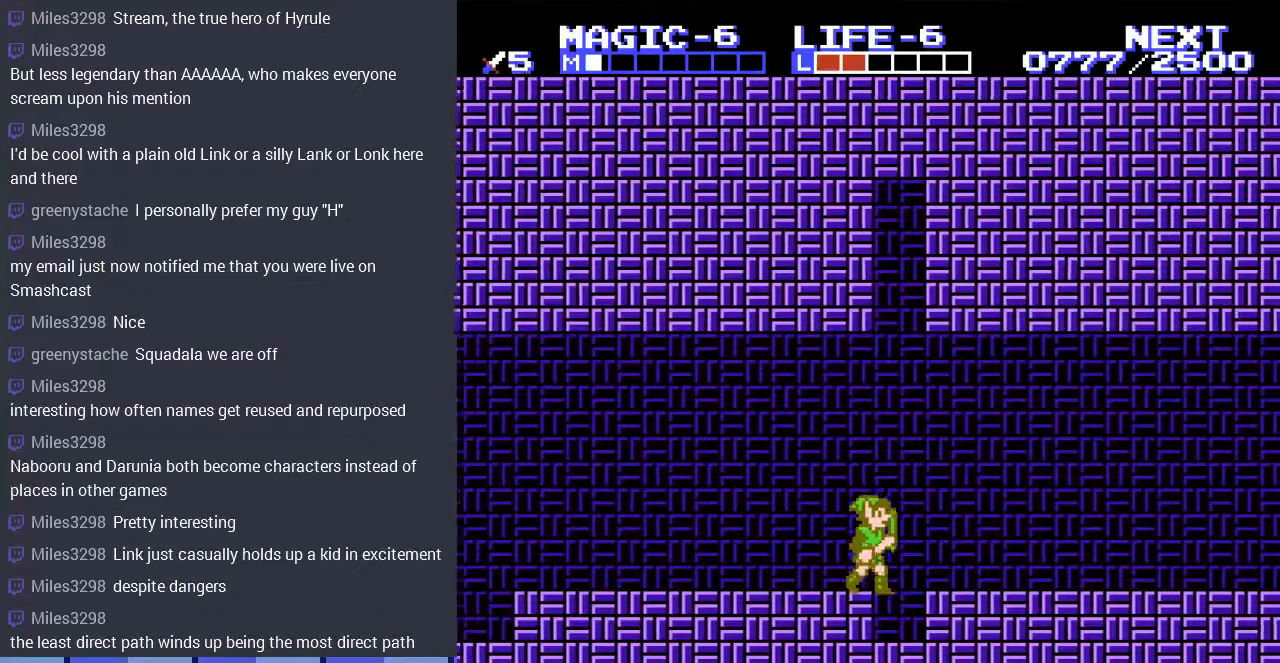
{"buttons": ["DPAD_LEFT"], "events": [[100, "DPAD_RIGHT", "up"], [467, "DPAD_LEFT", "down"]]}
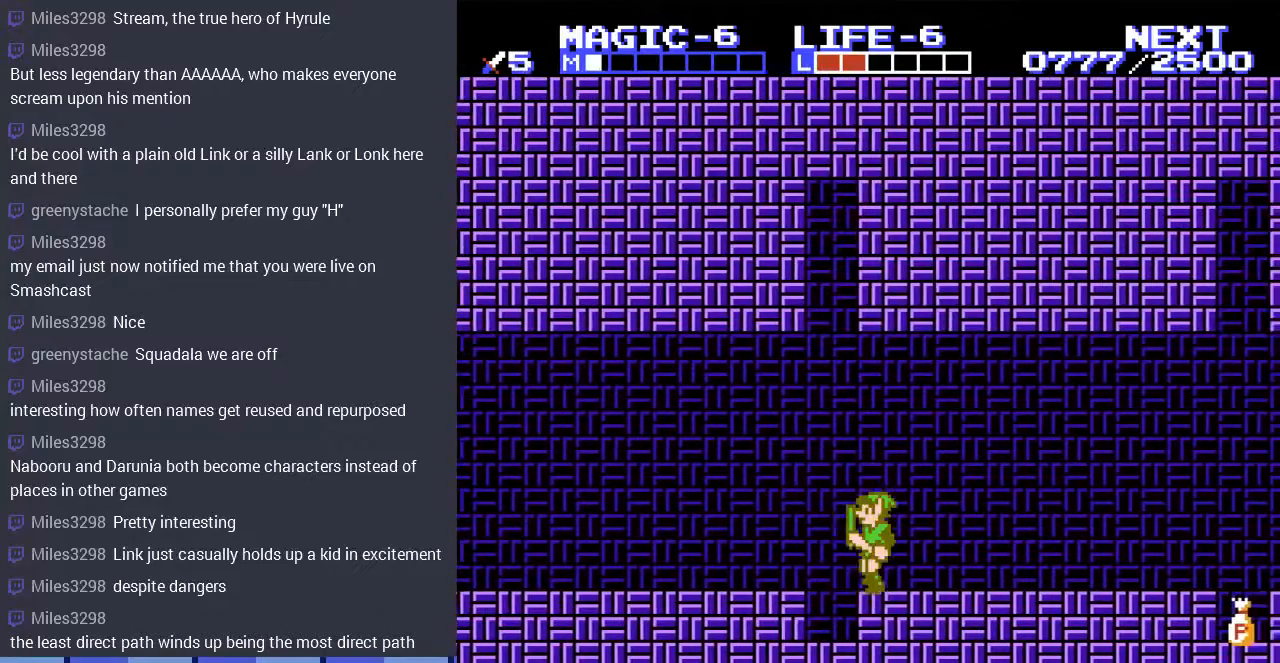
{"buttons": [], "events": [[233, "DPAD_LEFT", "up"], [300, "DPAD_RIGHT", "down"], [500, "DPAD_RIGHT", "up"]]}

= = = = =

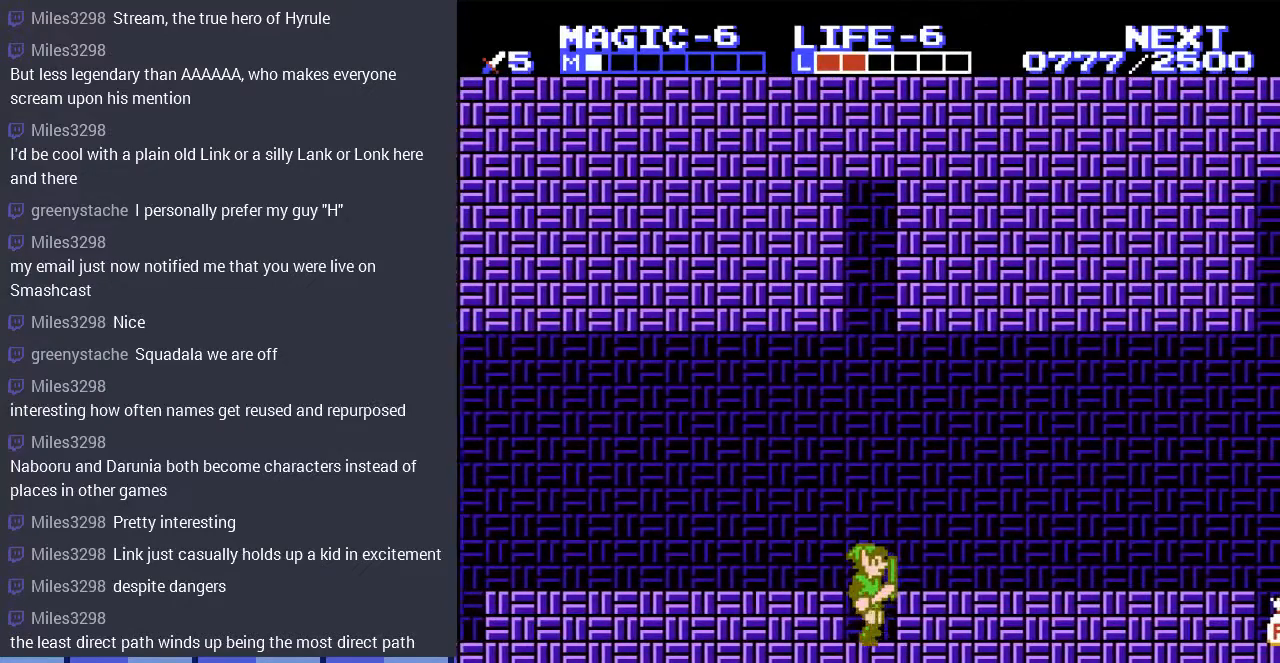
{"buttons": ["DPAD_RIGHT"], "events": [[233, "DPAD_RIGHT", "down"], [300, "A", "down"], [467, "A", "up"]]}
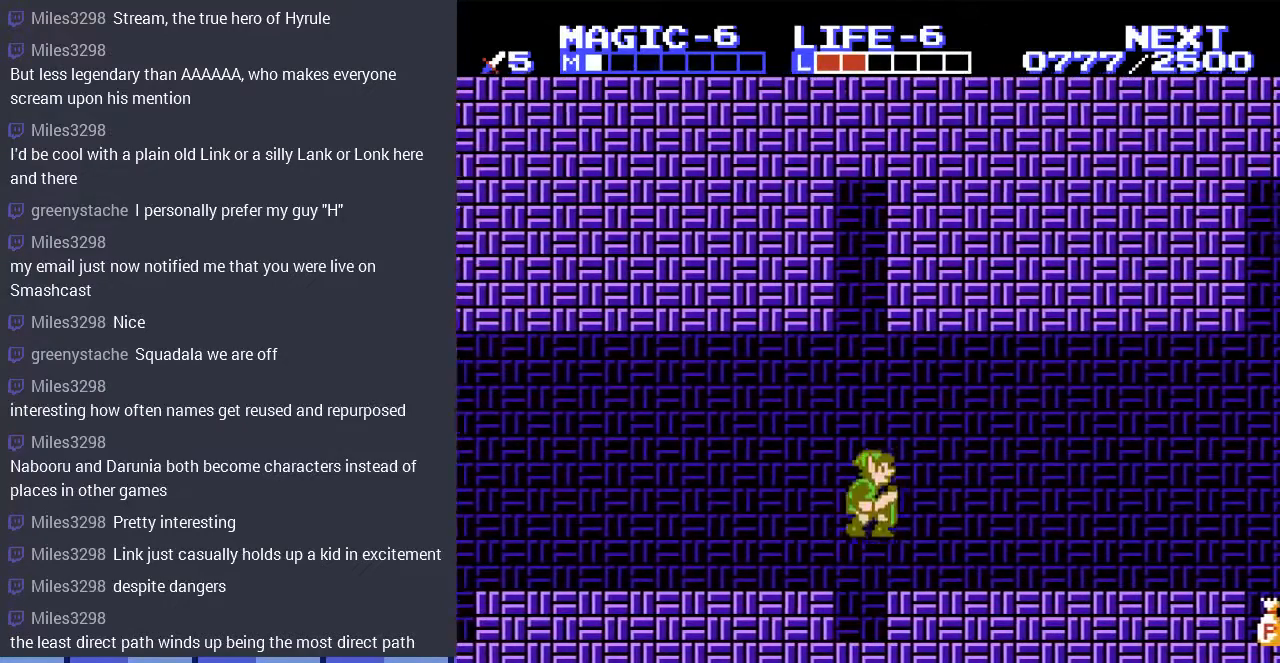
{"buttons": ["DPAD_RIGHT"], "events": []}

= = = = =

* _WORK TO COMPLETE_:
Each line that holds the string "down" is to be copied from the entries above.

* _RESULT_:
{"buttons": ["DPAD_LEFT"], "events": [[100, "DPAD_RIGHT", "up"], [467, "DPAD_LEFT", "down"]]}
{"buttons": [], "events": [[233, "DPAD_LEFT", "up"], [300, "DPAD_RIGHT", "down"], [500, "DPAD_RIGHT", "up"]]}
{"buttons": ["DPAD_RIGHT"], "events": [[233, "DPAD_RIGHT", "down"], [300, "A", "down"], [467, "A", "up"]]}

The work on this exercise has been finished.